The pair have decided to revive the Russian classic Diary of a Madman as the final show of Armfield's 15-year reign as artistic director of Company B Belvoir at the end of next year.
Sitting on the stage of the modest Surry Hills theatre renowned for its avant garde productions, the actor and director laughed as they recalled some of the highlights of their 30-year collaboration.
Earlier this year, they were the toast of New York when Rush won a Tony Award for Armfield's play Exit the King, which started at Belvoir and went on to do huge business on Broadway.
"When Neil told me he was stepping down I thought, 'then I want to be part of the swansong, the blow off'. No, the blow out - the get out. Neil's personal bumpout!" Rush joked.
But staging the Gogol classic will be no laughing matter. It's a testing show that demands a lot of energy.
They hinted that they will modernise it but retain the classical integrity that saw the play win a swag of awards when it was produced 20 years ago.
"It was a creative milestone when we first did it in 1989," Rush said.
"Like opening a theatrical Pandora's box of bottomless, great, powerful classical ideas, because Gogol seems to have created the first modern loser anti-hero at the centre of what is a very classical tradition.
"And the fact that he's a failed clerk in the vast machinery of mindless bureaucracy of the 19th century in the early days of industrial revolution - anxious, nondescript, deluded - he could easily be a participant in the more sophisticated end of the reality TV show genre now."

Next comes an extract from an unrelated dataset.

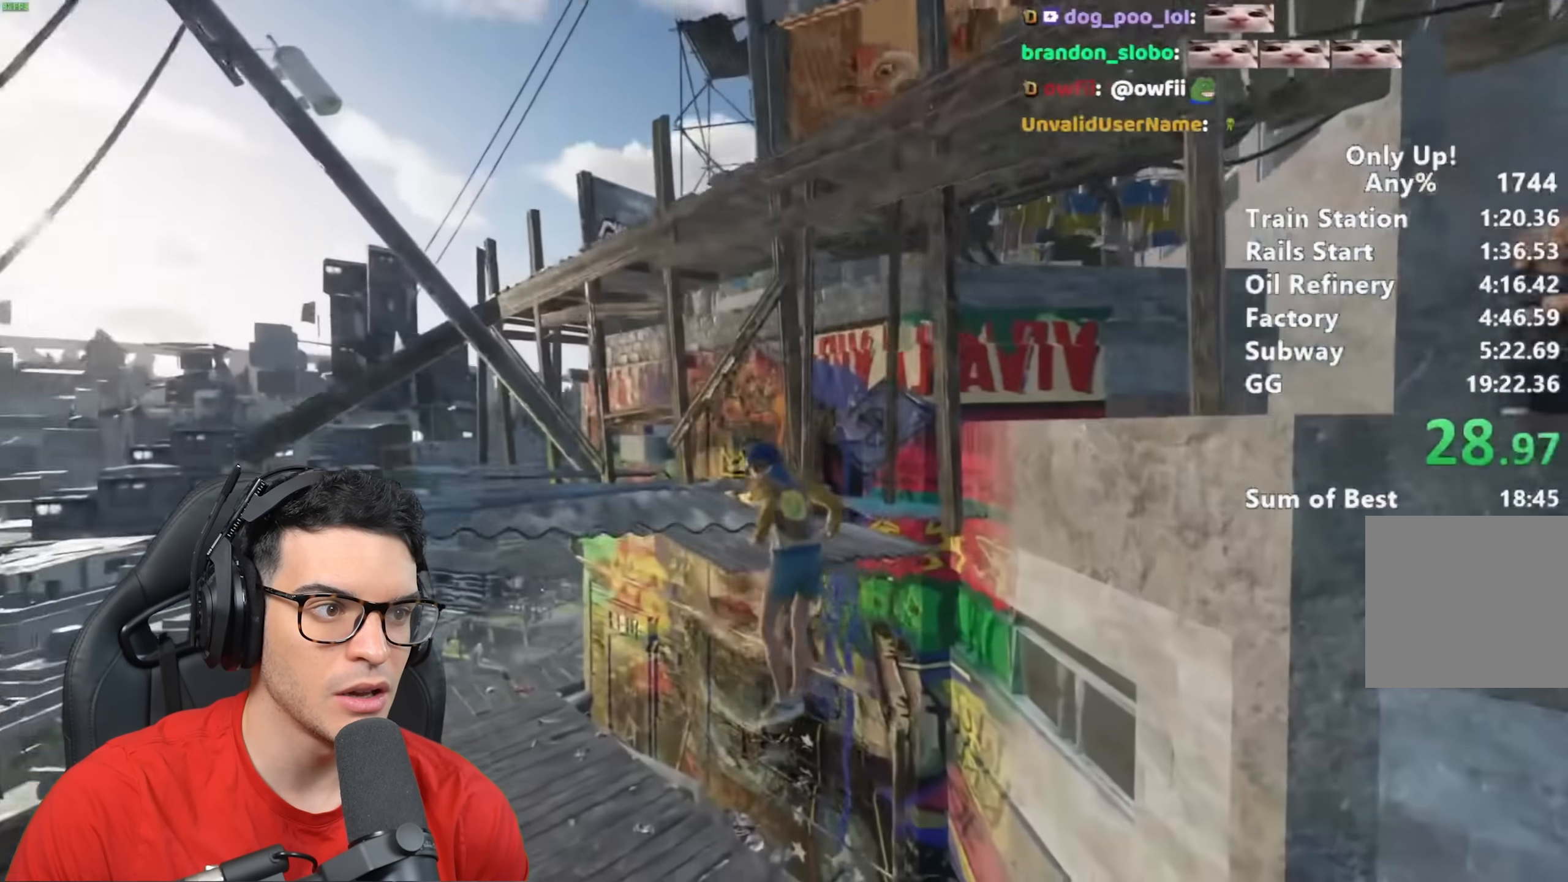
{"keys": ["shift"], "mouse": [], "events": [[67, "space", "down"], [233, "space", "up"], [283, "w", "up"]]}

The actor, who has been in demand by FileMaker's since he won an Academy Award in 1996 for his role in Shine, is relishing his return to the stage.
"Over the decades, there are maybe three or four parts that become distinctively yours or that you identify with," he said, referring to the play's central character of Prokoshin.
"And I thought it was worth pulling him out of the trunk again and seeing what life we could pump into him."
When Armfield was deciding on his final program, he returned to the play partly because Rush was prepared to come on board again and partly because the work has not been seen by two generations of theatre goers.
"Diary was in a sense a very iconic work for us. It was where we felt the full dynamic range of production and performance most strongly on this stage," he said.
"Somehow Diary broke some glass. It reached out to audiences."
In a coals to Newcastle scenario, they also toured the play to Russia, just weeks after the disintegration of the Soviet Union.
"The fact was that we were doing it in front of a Russian audience who were quite dazzled by it," recalled Rush.
"They saw things in it that were way beyond their tradition. You know it's a part of their classical repertoire."
The play will be staged at Belvoir in December 2010 and the pair have not ruled out returning with the classic they dub The Loser's Hamlet to Broadway.